Au cours de la décennie écoulée, de nombreuses confrontations entre les deux équipes ont vu certains joueurs des deux camps céder soit au jeu dur adverse, soit à une erreur arbitrale, soit aux provocations, soit un peu des trois en même temps, ce qui contribuait à instaurer un climat houleux occasionnant des fins de matchs hachées. Il ne faudra pas compter sur le huis-clos (vu le contexte sanitaire actuel) pour apaiser les tensions, la première finale de Coupe de Tunisie post-révolution qui avait opposé l’Espérance et l’Étoile et vu l’expulsion de Santos, l’ancien sochalien et vainqueur de la CAN 2004, s’était déroulée elle aussi dans un stade de Radès vide.

Une fois de plus, la pression est au max dans les deux camps. L’obsession de la C1 Africaine pour les Sang et Or ne supporterait pas une déconvenue en début de compétition, si le match retour piégeux contre Al Ahly Benghazi (0-0 à l’aller à l’extérieur) venait à mal se passer. Même si l’enjeu d’une énième épopée en C3 est légèrement moindre pour les Sahéliens, ils comptent fortement sur la Coupe de la CAF pour embellir leur saison, et ils se trouvent dans la même configuration (match retour en Tunisie après un 0-0 à l’aller face à l’Arab Contractors). Une défaite contre le rival à l’orée d’une rencontre africaine déjà cruciale, avec la première place au classement du championnat en jeu, serait très mal vécue des deux côtés. On ne peut que souhaiter que la nervosité et la frustration ne s’invitent pas dans les débats, vu qu’elle nuirait fortement à la qualité du spectacle proposé, mais il est certain que c’est l’équipe qui maîtrisera le mieux cet aspect qui aura l’avantage.

▸ **MATÉRIEL FOURNI**:
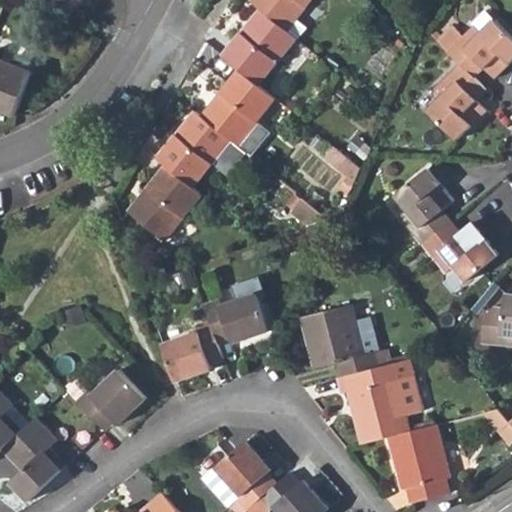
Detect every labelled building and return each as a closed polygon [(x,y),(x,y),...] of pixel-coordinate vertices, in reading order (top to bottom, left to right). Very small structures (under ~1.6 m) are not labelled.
[(253,0),(250,5),(260,13),(296,42),(315,18),(306,10),(314,0),(253,0)] [(257,90),(296,42),(260,13),(221,61),(238,75),(257,90)] [(451,29),(436,45),(459,66),(470,77),(480,67),(484,71),(494,80),(511,60),(511,39),(483,13),(470,26),(473,28),(462,40),(451,29)] [(35,74),(0,60),(0,109),(20,117),(35,74)] [(473,97),(482,87),(475,81),(470,77),(459,66),(435,91),(443,99),(431,113),(461,142),(489,113),(479,103),(473,97)] [(475,81),(484,71),(480,67),(470,77),(475,81)] [(254,127),(274,104),(257,90),(238,75),(200,121),(242,155),(247,159),(265,138),(254,127)] [(479,103),(488,93),(482,87),(473,97),(479,103)] [(221,180),(242,155),(200,121),(195,117),(157,165),(165,171),(193,194),(211,171),(221,180)] [(337,142),(330,150),(353,169),(360,161),(337,142)] [(341,188),(351,196),(360,174),(353,169),(330,150),(322,161),(345,181),(341,188)] [(162,247),(201,200),(193,194),(165,171),(127,218),(162,247)] [(395,226),(419,254),(442,235),(432,224),(438,219),(449,210),(423,178),(391,206),(402,220),(395,226)] [(273,189),(261,205),(273,214),(285,199),(273,189)] [(287,217),(305,230),(326,222),(300,201),(287,217)] [(447,230),(438,219),(432,224),(442,235),(447,230)] [(456,240),(447,230),(442,235),(451,245),(456,240)] [(451,245),(442,235),(419,254),(442,283),(450,276),(463,292),(495,263),(468,231),(456,240),(451,245)] [(511,293),(506,293),(504,309),(493,308),(485,317),(481,343),(499,345),(501,335),(511,336),(511,293)] [(223,304),(207,309),(212,326),(219,346),(234,341),(236,346),(272,333),(259,298),(225,310),(223,304)] [(336,363),(340,378),(388,367),(386,360),(384,350),(378,351),(369,317),(355,320),(352,307),(304,318),(315,367),(336,363)] [(55,316),(63,338),(83,330),(75,308),(55,316)] [(211,368),(226,363),(219,346),(212,326),(198,331),(199,337),(164,348),(178,384),(212,373),(211,368)] [(499,345),(511,347),(511,336),(501,335),(499,345)] [(406,355),(386,360),(388,367),(408,362),(406,355)] [(349,392),(361,447),(389,441),(408,436),(405,419),(423,415),(411,362),(408,362),(388,367),(340,378),(336,379),(339,394),(349,392)] [(74,386),(63,396),(100,434),(111,423),(114,427),(141,402),(115,374),(89,399),(84,394),(83,396),(74,386)] [(0,452),(26,428),(0,400),(0,452)] [(508,448),(511,444),(511,429),(510,427),(509,426),(501,416),(486,419),(508,448)] [(52,444),(32,423),(26,428),(0,452),(0,454),(19,475),(6,487),(23,505),(59,471),(42,453),(52,444)] [(408,508),(417,506),(448,499),(445,484),(449,483),(438,430),(408,436),(389,441),(400,495),(404,494),(408,508)] [(199,464),(206,472),(231,451),(224,443),(199,464)] [(238,503),(244,511),(251,511),(276,490),(267,479),(271,477),(245,448),(234,458),(217,473),(241,500),(238,503)] [(324,511),(302,486),(298,489),(289,479),(276,490),(251,511),(324,511)] [(152,511),(173,511),(164,502),(153,511),(152,511)]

▸ **ÉNONCÉ 1**:
Recopiez le passage de l'article sur le match Espérance–Étoile qui commence à « Au cours de » et se termine à « de Radès vide. ».
▸ **ÉNONCÉ 2**:
D'après l'article sur le match Espérance–Étoile, les affirmations suivantes sont-elles exactes ? Répondez par oui ou par non et citez les mots du texte qui le justifient.
(a) L'Espérance a fait match nul 0-0 à l'aller contre Al Ahly Benghazi.
(b) La première finale de Coupe de Tunisie post-révolution entre l'Espérance et l'Étoile s'est jouée devant un stade plein.
(c) En Coupe de la CAF, les Sahéliens affrontent l'Arab Contractors.

▸ **CORRIGÉ 1**:
Au cours de la décennie écoulée, de nombreuses confrontations entre les deux équipes ont vu certains joueurs des deux camps céder soit au jeu dur adverse, soit à une erreur arbitrale, soit aux provocations, soit un peu des trois en même temps, ce qui contribuait à instaurer un climat houleux occasionnant des fins de matchs hachées. Il ne faudra pas compter sur le huis-clos (vu le contexte sanitaire actuel) pour apaiser les tensions, la première finale de Coupe de Tunisie post-révolution qui avait opposé l’Espérance et l’Étoile et vu l’expulsion de Santos, l’ancien sochalien et vainqueur de la CAN 2004, s’était déroulée elle aussi dans un stade de Radès vide.

▸ **CORRIGÉ 2**:
(a) Oui : « (0-0 à l’aller à l’extérieur) ».
(b) Non : « s’était déroulée elle aussi dans un stade de Radès vide ».
(c) Oui : « match retour en Tunisie après un 0-0 à l’aller face à l’Arab Contractors ».